Measuring device readout data:

*** Block opens ***

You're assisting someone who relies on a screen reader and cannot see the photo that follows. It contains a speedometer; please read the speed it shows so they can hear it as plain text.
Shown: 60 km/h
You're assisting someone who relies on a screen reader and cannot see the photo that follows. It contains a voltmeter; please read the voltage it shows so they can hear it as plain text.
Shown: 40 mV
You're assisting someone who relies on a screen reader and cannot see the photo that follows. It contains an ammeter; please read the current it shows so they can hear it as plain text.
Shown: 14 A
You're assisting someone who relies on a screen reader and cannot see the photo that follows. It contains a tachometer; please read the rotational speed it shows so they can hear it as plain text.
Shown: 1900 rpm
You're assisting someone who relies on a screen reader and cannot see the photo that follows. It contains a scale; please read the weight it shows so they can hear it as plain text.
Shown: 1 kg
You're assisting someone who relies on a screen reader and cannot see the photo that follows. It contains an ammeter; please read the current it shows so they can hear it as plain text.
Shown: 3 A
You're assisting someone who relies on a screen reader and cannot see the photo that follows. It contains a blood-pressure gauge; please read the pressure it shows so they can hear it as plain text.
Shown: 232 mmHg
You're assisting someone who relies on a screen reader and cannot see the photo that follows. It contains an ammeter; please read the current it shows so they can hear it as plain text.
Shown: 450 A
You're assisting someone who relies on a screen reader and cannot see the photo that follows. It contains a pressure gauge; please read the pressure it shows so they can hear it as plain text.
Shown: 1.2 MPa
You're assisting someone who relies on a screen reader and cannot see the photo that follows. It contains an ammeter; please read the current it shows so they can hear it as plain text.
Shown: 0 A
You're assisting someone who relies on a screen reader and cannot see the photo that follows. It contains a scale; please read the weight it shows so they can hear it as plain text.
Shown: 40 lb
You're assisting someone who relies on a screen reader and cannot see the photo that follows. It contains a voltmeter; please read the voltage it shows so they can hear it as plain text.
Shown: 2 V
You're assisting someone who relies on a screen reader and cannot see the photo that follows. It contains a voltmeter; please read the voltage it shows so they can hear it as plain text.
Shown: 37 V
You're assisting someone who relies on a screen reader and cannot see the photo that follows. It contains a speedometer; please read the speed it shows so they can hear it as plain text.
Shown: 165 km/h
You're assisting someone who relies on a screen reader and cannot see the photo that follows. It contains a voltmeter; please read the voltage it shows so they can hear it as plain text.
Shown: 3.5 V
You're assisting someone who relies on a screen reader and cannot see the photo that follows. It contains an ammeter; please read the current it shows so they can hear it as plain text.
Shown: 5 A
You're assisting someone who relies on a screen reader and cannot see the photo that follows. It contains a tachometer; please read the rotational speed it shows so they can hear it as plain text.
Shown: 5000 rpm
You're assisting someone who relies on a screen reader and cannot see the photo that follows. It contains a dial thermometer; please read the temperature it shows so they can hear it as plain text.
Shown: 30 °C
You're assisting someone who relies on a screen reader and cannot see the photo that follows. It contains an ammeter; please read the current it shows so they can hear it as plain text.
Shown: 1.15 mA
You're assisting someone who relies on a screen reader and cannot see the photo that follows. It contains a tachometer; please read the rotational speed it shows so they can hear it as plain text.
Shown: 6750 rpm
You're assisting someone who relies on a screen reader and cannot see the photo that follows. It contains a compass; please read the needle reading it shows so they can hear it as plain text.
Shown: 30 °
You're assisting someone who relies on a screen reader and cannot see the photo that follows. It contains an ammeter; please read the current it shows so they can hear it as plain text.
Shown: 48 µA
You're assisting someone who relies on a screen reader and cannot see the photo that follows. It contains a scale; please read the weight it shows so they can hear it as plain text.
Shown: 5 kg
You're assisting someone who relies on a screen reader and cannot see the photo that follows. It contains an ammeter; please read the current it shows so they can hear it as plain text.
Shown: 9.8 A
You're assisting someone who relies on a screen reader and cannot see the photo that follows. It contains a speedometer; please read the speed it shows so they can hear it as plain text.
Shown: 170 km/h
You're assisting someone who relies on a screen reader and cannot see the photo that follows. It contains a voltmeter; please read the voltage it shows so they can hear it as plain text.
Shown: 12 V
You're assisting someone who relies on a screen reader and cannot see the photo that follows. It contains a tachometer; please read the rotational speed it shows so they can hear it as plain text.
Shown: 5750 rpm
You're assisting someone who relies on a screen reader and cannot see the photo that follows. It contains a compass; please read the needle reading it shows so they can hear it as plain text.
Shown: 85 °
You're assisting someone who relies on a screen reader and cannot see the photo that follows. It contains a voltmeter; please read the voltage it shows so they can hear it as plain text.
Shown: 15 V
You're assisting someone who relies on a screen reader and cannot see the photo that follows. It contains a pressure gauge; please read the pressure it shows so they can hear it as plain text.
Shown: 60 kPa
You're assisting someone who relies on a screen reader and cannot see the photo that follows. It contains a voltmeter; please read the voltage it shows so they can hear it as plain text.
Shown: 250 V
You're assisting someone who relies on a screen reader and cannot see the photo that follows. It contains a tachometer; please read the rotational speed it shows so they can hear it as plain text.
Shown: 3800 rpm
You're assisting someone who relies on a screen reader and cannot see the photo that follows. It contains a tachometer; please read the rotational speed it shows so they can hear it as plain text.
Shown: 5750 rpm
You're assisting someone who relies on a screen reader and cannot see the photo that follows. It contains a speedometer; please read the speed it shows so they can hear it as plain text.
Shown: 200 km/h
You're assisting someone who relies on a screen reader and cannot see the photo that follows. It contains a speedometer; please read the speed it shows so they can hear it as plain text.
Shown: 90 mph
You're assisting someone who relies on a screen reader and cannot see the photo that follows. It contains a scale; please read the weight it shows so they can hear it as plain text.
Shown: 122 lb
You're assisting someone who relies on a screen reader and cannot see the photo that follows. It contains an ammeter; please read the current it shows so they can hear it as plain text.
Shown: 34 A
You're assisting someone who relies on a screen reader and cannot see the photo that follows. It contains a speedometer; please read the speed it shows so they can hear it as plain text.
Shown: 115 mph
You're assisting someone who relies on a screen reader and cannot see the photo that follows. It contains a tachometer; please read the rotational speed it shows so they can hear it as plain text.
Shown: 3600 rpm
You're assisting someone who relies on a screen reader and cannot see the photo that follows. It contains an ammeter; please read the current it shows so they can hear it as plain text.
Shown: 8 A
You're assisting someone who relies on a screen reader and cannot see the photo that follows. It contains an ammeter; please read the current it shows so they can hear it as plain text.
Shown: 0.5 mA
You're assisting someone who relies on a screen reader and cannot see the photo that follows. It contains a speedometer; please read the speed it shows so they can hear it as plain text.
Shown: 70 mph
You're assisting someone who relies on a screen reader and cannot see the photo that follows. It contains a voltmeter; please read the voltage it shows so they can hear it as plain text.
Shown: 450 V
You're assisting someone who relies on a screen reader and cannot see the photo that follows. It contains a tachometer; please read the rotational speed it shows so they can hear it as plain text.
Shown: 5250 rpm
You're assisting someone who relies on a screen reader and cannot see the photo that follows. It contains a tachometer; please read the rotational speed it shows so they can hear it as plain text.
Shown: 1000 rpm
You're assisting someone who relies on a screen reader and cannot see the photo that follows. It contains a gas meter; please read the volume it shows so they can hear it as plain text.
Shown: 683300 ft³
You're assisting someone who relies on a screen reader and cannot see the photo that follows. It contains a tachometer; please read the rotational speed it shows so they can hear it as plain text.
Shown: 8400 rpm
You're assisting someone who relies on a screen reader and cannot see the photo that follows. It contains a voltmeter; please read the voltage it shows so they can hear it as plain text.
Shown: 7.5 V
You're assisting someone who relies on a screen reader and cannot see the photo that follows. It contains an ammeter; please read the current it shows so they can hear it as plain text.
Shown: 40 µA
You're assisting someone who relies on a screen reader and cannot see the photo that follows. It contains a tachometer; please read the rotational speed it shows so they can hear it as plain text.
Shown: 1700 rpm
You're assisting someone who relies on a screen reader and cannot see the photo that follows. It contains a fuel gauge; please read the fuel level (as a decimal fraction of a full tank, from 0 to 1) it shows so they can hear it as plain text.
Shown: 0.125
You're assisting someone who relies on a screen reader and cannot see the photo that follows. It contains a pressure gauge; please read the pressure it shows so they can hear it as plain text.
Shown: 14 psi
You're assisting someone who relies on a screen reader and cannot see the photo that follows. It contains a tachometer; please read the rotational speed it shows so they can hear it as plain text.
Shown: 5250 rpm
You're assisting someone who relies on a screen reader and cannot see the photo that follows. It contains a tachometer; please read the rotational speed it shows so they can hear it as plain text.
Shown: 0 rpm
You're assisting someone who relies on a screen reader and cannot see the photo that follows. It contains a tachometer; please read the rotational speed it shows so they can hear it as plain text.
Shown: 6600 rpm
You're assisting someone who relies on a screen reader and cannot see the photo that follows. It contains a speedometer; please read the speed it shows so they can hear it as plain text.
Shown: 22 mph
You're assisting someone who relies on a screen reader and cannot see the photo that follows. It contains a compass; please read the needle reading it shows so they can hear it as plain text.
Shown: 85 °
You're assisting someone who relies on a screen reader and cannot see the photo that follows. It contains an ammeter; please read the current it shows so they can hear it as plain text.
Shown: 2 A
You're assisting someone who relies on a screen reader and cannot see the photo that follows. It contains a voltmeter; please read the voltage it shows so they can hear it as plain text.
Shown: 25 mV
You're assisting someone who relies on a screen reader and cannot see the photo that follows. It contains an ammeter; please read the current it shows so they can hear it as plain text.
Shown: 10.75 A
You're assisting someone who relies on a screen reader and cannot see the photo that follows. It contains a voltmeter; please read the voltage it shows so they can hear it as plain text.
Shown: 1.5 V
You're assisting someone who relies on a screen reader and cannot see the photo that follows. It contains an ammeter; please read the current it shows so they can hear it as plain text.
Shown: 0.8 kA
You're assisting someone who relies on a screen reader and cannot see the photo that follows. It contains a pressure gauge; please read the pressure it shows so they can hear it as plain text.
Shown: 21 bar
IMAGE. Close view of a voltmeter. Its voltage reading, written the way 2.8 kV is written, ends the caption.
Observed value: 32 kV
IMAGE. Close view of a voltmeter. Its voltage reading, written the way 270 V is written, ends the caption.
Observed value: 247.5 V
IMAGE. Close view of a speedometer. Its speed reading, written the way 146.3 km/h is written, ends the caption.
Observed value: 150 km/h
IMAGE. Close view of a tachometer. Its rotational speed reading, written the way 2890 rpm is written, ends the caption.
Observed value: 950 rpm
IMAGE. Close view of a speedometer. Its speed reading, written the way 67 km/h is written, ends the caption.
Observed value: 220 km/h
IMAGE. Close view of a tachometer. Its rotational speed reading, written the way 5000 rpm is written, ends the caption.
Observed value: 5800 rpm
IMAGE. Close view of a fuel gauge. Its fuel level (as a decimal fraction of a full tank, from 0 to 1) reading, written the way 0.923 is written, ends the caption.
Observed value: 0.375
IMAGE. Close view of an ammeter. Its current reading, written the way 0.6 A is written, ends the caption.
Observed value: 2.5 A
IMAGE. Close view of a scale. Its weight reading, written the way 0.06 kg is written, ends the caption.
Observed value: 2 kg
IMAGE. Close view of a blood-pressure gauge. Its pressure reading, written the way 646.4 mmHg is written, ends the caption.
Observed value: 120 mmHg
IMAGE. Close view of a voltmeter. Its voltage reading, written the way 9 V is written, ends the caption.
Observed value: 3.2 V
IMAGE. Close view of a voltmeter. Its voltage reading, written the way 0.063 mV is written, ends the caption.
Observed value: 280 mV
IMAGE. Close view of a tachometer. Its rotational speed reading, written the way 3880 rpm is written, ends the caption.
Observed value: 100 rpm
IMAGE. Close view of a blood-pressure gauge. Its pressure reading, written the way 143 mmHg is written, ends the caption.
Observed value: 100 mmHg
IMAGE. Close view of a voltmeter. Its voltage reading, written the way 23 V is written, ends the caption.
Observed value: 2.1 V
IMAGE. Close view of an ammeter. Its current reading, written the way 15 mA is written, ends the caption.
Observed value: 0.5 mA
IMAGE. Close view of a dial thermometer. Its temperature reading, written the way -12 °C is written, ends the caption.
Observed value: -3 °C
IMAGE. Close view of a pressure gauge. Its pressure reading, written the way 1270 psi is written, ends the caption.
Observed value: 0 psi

*** Block closes ***

• _PROBLEM TO WORK ON_
Quote the listing word for word, starting at its first line and ending at the line that contains "Shown: 40 mV", with both of those lines included.

• _SOLUTION FOR THIS EXERCISE_
You're assisting someone who relies on a screen reader and cannot see the photo that follows. It contains a speedometer; please read the speed it shows so they can hear it as plain text.
Shown: 60 km/h
You're assisting someone who relies on a screen reader and cannot see the photo that follows. It contains a voltmeter; please read the voltage it shows so they can hear it as plain text.
Shown: 40 mV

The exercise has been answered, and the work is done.